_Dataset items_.
- Opening Delimiter -
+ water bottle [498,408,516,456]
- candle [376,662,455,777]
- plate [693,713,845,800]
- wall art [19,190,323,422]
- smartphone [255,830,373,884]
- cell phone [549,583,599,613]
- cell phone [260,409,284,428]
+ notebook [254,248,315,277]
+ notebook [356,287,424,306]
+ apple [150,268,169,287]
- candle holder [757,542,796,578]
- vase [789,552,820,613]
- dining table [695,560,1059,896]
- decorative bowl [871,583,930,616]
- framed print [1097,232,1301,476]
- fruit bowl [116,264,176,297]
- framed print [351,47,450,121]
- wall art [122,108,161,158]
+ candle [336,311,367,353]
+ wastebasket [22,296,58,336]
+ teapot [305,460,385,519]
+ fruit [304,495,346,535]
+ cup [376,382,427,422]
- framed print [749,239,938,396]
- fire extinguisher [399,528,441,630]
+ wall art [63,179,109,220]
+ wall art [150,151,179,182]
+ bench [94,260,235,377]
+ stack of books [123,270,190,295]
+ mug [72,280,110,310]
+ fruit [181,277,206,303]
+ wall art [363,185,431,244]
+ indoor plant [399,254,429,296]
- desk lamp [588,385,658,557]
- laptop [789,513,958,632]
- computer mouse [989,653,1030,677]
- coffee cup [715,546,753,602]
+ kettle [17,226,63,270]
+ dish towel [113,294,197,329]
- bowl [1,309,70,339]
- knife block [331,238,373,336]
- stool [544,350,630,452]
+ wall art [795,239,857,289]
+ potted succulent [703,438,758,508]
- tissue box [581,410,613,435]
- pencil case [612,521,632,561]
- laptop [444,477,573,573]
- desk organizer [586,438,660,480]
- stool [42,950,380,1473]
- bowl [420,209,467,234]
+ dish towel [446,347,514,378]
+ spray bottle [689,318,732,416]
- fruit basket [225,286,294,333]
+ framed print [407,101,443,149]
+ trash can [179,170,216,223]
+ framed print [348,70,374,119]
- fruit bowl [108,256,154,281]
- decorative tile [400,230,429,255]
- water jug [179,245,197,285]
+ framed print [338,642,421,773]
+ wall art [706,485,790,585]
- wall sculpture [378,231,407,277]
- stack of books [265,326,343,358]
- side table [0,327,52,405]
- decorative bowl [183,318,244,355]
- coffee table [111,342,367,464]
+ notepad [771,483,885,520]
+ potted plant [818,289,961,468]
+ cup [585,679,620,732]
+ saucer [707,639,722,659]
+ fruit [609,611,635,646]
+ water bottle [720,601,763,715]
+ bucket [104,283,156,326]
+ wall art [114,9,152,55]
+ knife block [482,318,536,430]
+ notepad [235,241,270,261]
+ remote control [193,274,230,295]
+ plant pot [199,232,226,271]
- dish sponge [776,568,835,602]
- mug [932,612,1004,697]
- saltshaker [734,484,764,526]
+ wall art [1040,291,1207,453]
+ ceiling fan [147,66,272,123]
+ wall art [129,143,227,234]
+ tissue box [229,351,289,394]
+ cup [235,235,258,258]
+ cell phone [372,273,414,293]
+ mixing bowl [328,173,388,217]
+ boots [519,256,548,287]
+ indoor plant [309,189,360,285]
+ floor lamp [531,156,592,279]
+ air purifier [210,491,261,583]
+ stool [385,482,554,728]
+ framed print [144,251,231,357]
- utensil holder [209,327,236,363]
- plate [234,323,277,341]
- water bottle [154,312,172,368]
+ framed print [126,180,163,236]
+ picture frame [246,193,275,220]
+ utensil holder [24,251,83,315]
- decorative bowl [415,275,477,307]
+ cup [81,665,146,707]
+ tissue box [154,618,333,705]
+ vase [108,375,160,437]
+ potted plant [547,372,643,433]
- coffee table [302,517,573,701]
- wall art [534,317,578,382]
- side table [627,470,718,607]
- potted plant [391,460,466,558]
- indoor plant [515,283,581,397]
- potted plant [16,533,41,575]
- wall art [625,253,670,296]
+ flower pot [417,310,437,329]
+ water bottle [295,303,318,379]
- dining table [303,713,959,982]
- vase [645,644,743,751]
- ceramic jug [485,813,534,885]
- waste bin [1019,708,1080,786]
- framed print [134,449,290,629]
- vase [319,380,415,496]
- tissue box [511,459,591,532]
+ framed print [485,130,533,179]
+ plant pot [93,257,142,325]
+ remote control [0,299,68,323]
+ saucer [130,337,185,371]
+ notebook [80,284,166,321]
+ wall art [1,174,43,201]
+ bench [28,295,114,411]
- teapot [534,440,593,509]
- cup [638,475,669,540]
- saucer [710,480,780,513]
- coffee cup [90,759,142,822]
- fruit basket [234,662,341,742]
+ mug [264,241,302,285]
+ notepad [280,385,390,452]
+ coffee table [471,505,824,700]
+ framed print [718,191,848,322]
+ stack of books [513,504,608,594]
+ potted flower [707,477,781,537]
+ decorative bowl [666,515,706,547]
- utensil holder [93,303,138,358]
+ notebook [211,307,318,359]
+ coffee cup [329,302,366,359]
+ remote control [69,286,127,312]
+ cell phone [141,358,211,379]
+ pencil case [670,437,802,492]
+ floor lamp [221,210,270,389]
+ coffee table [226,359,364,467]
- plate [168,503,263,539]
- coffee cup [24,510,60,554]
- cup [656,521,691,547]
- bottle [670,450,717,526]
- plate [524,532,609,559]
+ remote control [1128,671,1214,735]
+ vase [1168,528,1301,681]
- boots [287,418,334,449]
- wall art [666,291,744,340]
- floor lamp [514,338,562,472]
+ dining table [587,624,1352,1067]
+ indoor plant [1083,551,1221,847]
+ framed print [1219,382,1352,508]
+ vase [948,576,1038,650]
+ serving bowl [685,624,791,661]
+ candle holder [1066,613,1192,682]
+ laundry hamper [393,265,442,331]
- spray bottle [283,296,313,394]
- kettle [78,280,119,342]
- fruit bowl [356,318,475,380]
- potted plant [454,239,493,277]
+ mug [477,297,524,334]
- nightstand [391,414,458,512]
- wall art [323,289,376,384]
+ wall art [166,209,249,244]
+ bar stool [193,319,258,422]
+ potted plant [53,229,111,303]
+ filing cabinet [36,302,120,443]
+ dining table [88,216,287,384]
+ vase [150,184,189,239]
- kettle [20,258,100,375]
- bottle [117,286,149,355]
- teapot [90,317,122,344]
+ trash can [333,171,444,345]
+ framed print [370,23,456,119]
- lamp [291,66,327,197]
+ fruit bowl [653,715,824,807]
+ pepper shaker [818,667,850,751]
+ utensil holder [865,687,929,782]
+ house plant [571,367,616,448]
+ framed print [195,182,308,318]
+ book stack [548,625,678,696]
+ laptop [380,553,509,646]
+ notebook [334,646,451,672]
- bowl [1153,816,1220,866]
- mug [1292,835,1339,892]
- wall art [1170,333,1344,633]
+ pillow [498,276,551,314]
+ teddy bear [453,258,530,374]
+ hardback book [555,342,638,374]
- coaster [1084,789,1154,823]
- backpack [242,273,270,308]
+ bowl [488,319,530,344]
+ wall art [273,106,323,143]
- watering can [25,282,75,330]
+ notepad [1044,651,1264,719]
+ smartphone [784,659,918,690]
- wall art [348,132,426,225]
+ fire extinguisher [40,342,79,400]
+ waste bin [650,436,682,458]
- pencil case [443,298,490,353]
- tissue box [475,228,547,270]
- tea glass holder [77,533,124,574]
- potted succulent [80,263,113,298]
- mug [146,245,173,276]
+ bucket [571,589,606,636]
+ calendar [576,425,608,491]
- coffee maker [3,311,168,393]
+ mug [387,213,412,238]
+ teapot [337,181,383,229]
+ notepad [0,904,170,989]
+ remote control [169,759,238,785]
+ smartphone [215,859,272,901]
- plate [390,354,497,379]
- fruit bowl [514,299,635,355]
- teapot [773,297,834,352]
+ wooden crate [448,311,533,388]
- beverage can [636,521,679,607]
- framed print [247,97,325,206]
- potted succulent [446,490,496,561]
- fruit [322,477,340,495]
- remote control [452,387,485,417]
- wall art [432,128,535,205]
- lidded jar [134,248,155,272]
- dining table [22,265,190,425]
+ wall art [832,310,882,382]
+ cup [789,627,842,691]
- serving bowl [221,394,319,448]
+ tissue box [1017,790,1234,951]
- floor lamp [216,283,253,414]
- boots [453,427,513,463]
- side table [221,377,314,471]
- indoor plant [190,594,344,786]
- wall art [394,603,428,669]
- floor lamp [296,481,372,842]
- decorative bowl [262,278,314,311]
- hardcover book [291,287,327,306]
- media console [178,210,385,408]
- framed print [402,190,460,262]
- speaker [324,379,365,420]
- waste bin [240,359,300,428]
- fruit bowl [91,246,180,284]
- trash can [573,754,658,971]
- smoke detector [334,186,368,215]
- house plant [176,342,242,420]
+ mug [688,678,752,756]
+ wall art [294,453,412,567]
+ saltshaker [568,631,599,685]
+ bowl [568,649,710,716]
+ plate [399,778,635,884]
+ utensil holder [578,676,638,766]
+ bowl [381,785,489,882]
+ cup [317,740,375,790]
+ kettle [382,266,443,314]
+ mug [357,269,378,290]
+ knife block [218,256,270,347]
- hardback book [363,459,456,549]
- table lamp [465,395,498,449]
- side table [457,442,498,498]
- Closing Delimiter -
_Exercise goal_. Some lines of the records above contain the word "bottle". How many are there? Reply with the number alone.

_Written response_. 8